Ini merupakan prosesi atau upacara penghapusan atau pencabutan semua nilai kekudusan yang melekat pada suatu gedung gereja.
“Dengan desakralisasi maka gereja sebagai tempat yang kudus dihapuskan semua tanda dan fungsi kekudusannya, sehingga semua itu menjadi netral,” papar Uskup Mgr. Yan Olla MSF.
“Ketika sebuah gereja yang telah selesai dibangun dan akan digunakan sebagai tempat ibadat, maka akan ditahbiskan oleh Uskup sehingga ia menjadi kudus dan sakral.
Artinya adalah bahwa gereja secara khusus dipersembahkan untuk menjadi tempat perjumpaan umat dengan Allah melalui Ekaristi dan perayaan-perayaan sakramentali lainnya.
Oleh karena itu, desakralisasi menjadi penting ketika gedung tersebut tidak lagi menjadi tempat ibadat, entah akan dibongkar atau beralih fungsi untuk kegiatan yang lebih profan,” imbuh Bapa Uskup.
Prosesi ini lazimnya dipimpin langsung oleh Uskup. Namun demikian, dalam situasi tertentu dapat didelegasikan atau diwakilkan kepada Pastor Paroki setempat.
Tata upacaranya adalah dengan ibadat desakralisasi di gedung gereja lama.
Selanjutnya benda-benda kudus di dalamnya ditanggalkan dan dilakukan perarakan ke dalam gedung gereja baru dan dilakukan Perayaan Ekaristi.
“Setelah kurang lebih tiga tahun kita akhirnya bisa melaksanakan desakralisasi ini.

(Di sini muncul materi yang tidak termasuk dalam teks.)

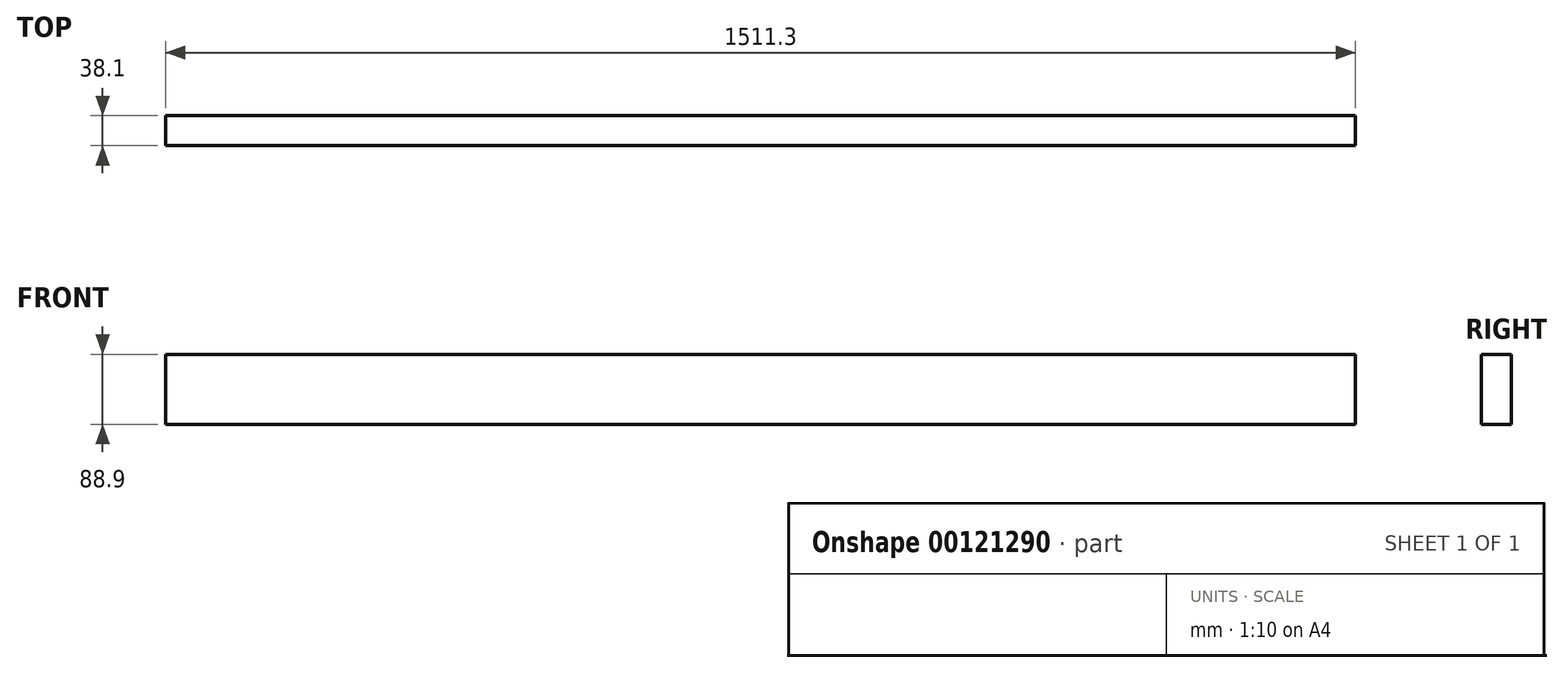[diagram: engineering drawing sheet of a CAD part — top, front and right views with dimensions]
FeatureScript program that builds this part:
annotation { "Feature Type Name" : "Feature", "Feature Type Description" : "" }
export const myFeature = defineFeature(function(context is Context, id is Id, definition is map)
    precondition{}
    {
        {
            var Q0;
            Q0=qCreatedBy(makeId("Front.planeOp"),FACE);
            var sketch = newSketch(context, id + "F0", { "sketchPlane" : qUnion([Q0])});
            skLineSegment(sketch, "E0.bottom", {"start": v(0, 0) * mm, "end": v(1511.3, 0) * mm});
            skLineSegment(sketch, "E0.top", {"start": v(0, 88.9) * mm, "end": v(1511.3, 88.9) * mm});
            skLineSegment(sketch, "E0.left", {"start": v(0, 0) * mm, "end": v(0, 88.9) * mm});
            skLineSegment(sketch, "E0.right", {"start": v(1511.3, 0) * mm, "end": v(1511.3, 88.9) * mm});
            skSolve(sketch);
        }
        {
            var Q0;
            Q0=makeQuery(id+"F0.imprint","IMPRINT",FACE,{"disambiguationData":[TD([[makeQuery(id+"F0.imprint","IMPRINT",EDGE,{"derivedFrom":sQuery(id+"F0.wireOp",EDGE,"E0.bottom")}),1.0]])]});
            extrude(context, id + "F1", {"entities" : qUnion([Q0]), "depth" : 38.1 * mm});
        }
    });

Selain karena situasi pandemi, kami memandang perlu diadakan desakralisasi karena gereja lama itu akan kita gunakan untuk kegiatan-kegiatan profan di luar liturgi.
Nantinya, bekas bangunan gereja lama akan menjadi gedung biasa dan bukan lagi gereja,” terang Pastor Kepala Paroki Romo Joseph B. Pontoan MSC
“Kita juga belum pasti kapan akan dibongkar karena kita sudah punya gedung baru, sehingga kita akan memanfaatkannya terlebih dahulu.
Nantinya akan dibagi dalam beberapa sekat ruangan yang bisa dipakai oleh umat atau kelompok-kelompok kategorial yang ada di paroki untuk kegiatan-kegiatan mereka,” tambahnya.
Jadi Gedung Serba Guna Eudema
Romo Joseph B. Pontoan MSC juga mengganti nama Gereja Paroki Eudema menjadi Gedung Serba Guna Eudema.
Nama ini juga menjadi gambaran akan fungsi baru gedung tersebut.
Mengingat masih dalam situasi pandemi Covid-19 dan juga dilakukan dalam misa harian, jumlah umat yang hadir memang tidak sebanyak seperti perayaan hari Minggu.
Kendati demikian, hal itu tidak mengurangi nilai religius dari peristiwa ini. Ini akan mejadi sejarah perjalanan iman di Paroki Eudema.
Misa berjalan khidmat dan tetap menjalankan prosedur kesehatan yang ditetapkan pemerintah selama masa pandemi ini.